STUDY TEXT
********
- Born: Marco Paolo Z. Morales July 16, 1982 (age 43) Bulacan, Philippines
- Other name: Von
- Occupations: Actor, Model
- Years active: 2007–2011

= Marco Morales =

Marco Paolo Z. Morales (born July 16, 1982), widely known as Marco Morales, is a television and film actor in the Philippines.

== Life and career ==
Morales was born in Bulacan, Philippines. He started his acting career in 2007 including You Got Me! and Paano Kita Iibigin where he played some minor roles. He had a small role in the GMA Films My Best Friend's Girlfriend directed by Mark A. Reyes. In 2008 he had a part in the Joel Lamangan film "Walang Kawala" starring Polo Ravales and Joseph Bitangcol where he was tagged as the "frontal nudity king." He also did Butas, Booking, Big Time, Pipo and Heavenly Touch, where he co-starred with Paolo Serrano and Gwen Garci. He's in DMV Entertainment's indie movie I Luv DreamGuyz, directed by Joel Lamangan released in 2009. His new film is currently filming in Dipolog with a working title Linabo.
********
Continue the article about Marco Morales from its last sentence. The entries after this article are separate material and do not belong to the Marco Morales article.
********
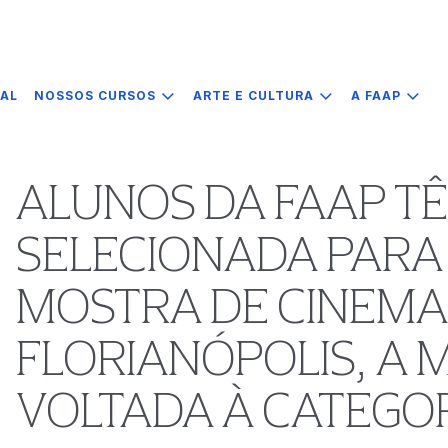
IAL
NOSSOS CURSOS
ARTE E CULTURA
A FAAP
ALUNOS DA FAAP T
SELECIONADA PARA 
MOSTRA DE CINEMA 
FLORIANÓPOLIS, A 
VOLTADA À CATEGO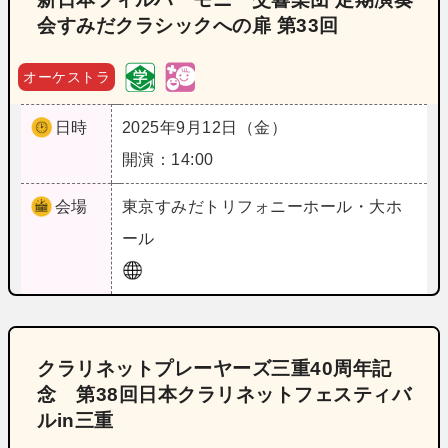
会すみだクラシックへの扉 第33回
オーケストラ
日時
2025年9月12日（金）
開演：14:00
会場
東京
すみだトリフォニーホール・大ホ
ール
クラリネットプレーヤーズ三重40周年記
念 第38回日本クラリネットフェスティバ
ルin三重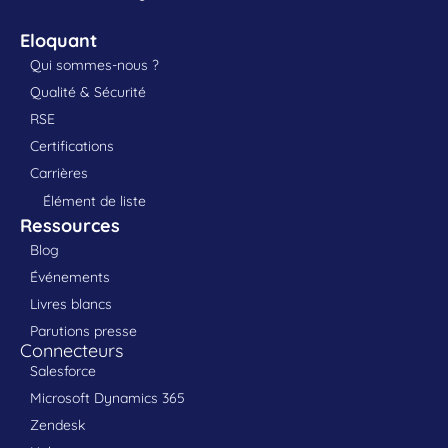
Eloquant
Qui sommes-nous ?
Qualité & Sécurité
RSE
Certifications
Carrières
Élément de liste
Ressources
Blog
Événements
Livres blancs
Parutions presse
Connecteurs
Salesforce
Microsoft Dynamics 365
Zendesk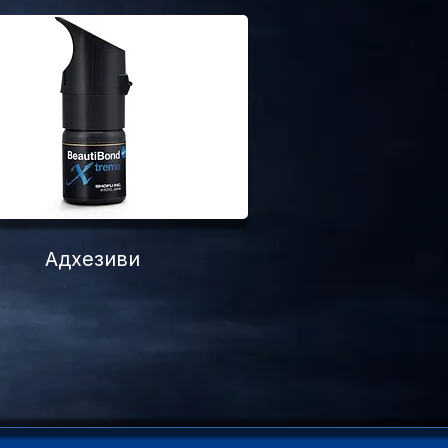
Адхезиви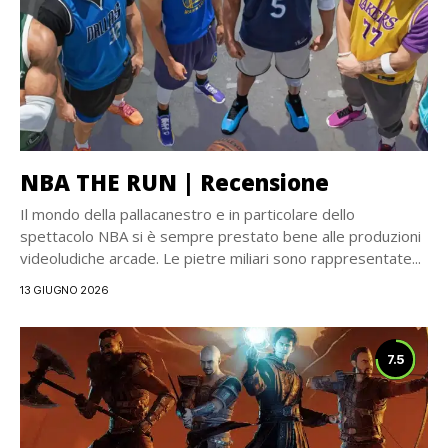
NBA THE RUN | Recensione
Il mondo della pallacanestro e in particolare dello
spettacolo NBA si è sempre prestato bene alle produzioni
videoludiche arcade. Le pietre miliari sono rappresentate...
13 GIUGNO 2026
7.5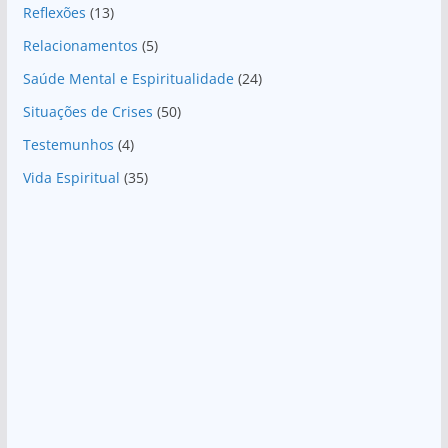
Reflexões
(13)
Relacionamentos
(5)
Saúde Mental e Espiritualidade
(24)
Situações de Crises
(50)
Testemunhos
(4)
Vida Espiritual
(35)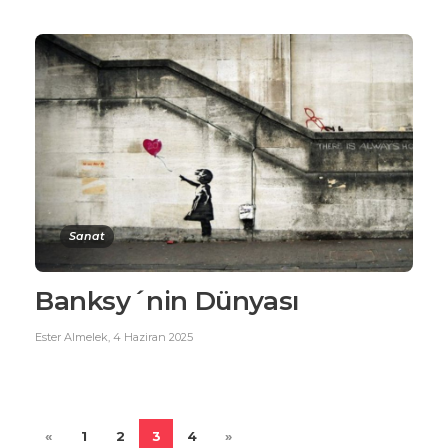
Sanat
Banksy´nin Dünyası
Ester Almelek
,
4 Haziran 2025
«
1
2
3
4
»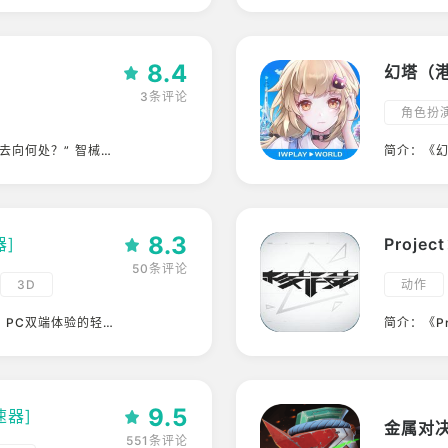
PVP
8.4
幻塔（
3条评论
角色扮
去向何处？” 智械危
简介：《
居，人类开始了无尽的
於一個名
末端那片未曾标明的寂
於原能索
小的黄色太阳和一颗更
明毀滅，
里的轨道上，运行着一
放棄對原能
8.3
对宇宙无足轻重的蓝色
器]
Proje
止漂泊流浪的唯一希
50条评论
光，新人类、觉醒者、
3D
动作
被眷顾的“信徒”。
俯视角
、PC双端体验的轻科
简介：《P
员加入海姆达尔战队，
异星开放世
零区限时突进，打出绝
9.5
速器]
551条评论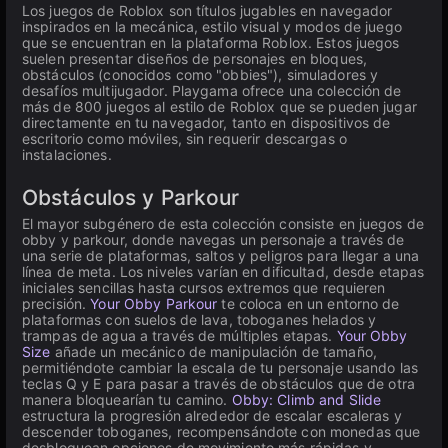
Los juegos de Roblox son títulos jugables en navegador
inspirados en la mecánica, estilo visual y modos de juego
que se encuentran en la plataforma Roblox. Estos juegos
suelen presentar diseños de personajes en bloques,
obstáculos (conocidos como "obbies"), simuladores y
desafíos multijugador. Playgama ofrece una colección de
más de 800 juegos al estilo de Roblox que se pueden jugar
directamente en tu navegador, tanto en dispositivos de
escritorio como móviles, sin requerir descargas o
instalaciones.
Obstáculos y Parkour
El mayor subgénero de esta colección consiste en juegos de
obby y parkour, donde navegas un personaje a través de
una serie de plataformas, saltos y peligros para llegar a una
línea de meta. Los niveles varían en dificultad, desde etapas
iniciales sencillas hasta cursos extremos que requieren
precisión.
Your Obby Parkour
te coloca en un entorno de
plataformas con suelos de lava, toboganes helados y
trampas de agua a través de múltiples etapas.
Your Obby
Size
añade un mecánico de manipulación de tamaño,
permitiéndote cambiar la escala de tu personaje usando las
teclas Q y E para pasar a través de obstáculos que de otra
manera bloquearían tu camino.
Obby: Climb and Slide
estructura la progresión alrededor de escalar escaleras y
descender toboganes, recompensándote con monedas que
desbloquean opciones de movimiento más rápidas y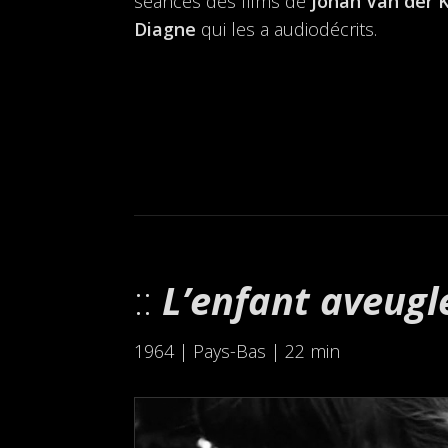
séances des films de
Johan Van der 
Diagne
qui les a audiodécrits.
L’enfant aveug
1964 | Pays-Bas | 22 min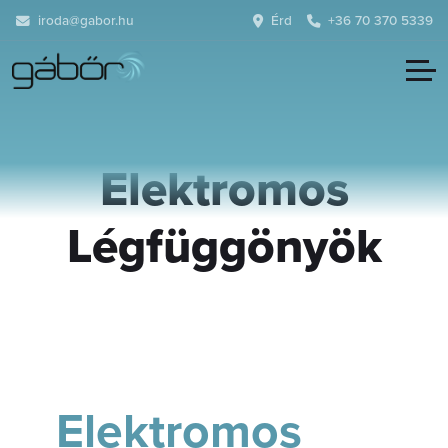
iroda@gabor.hu
Érd
+36 70 370 5339
Elektromos
Légfüggönyök
Elektromos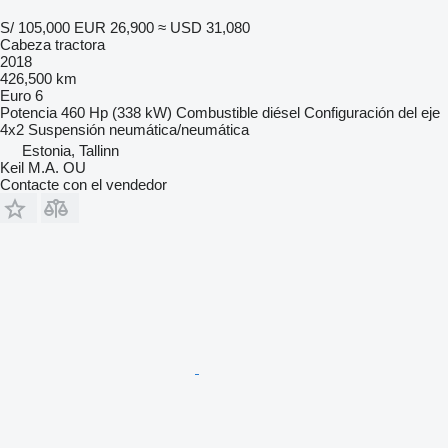
S/ 105,000
EUR 26,900
≈ USD 31,080
Cabeza tractora
2018
426,500 km
Euro 6
Potencia
460 Hp (338 kW)
Combustible
diésel
Configuración del eje
4x2
Suspensión
neumática/neumática
Estonia, Tallinn
Keil M.A. OU
Contacte con el vendedor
********
ANSWER BELOW
Aside from movies he is also a television actor where he had a recurring role in Bud Brothers which was recently aired on ABS-CBN. In 2010 he got a supporting role in GMA Network's series Heaven In Your Arms starring Heart Evangelista and Katrina Halili. In August 2010, Morales was chosen for a part in the television pilot of GMA Network's Koreana playing Phillip Jung. Unfortunately his character was killed off due to his commitment in the film Linabo.

== Arrest ==
The independent film actor was arrested by the Makati police in June 2013. Morales was charged with fraud, and released after posting an P8,000 cash bond.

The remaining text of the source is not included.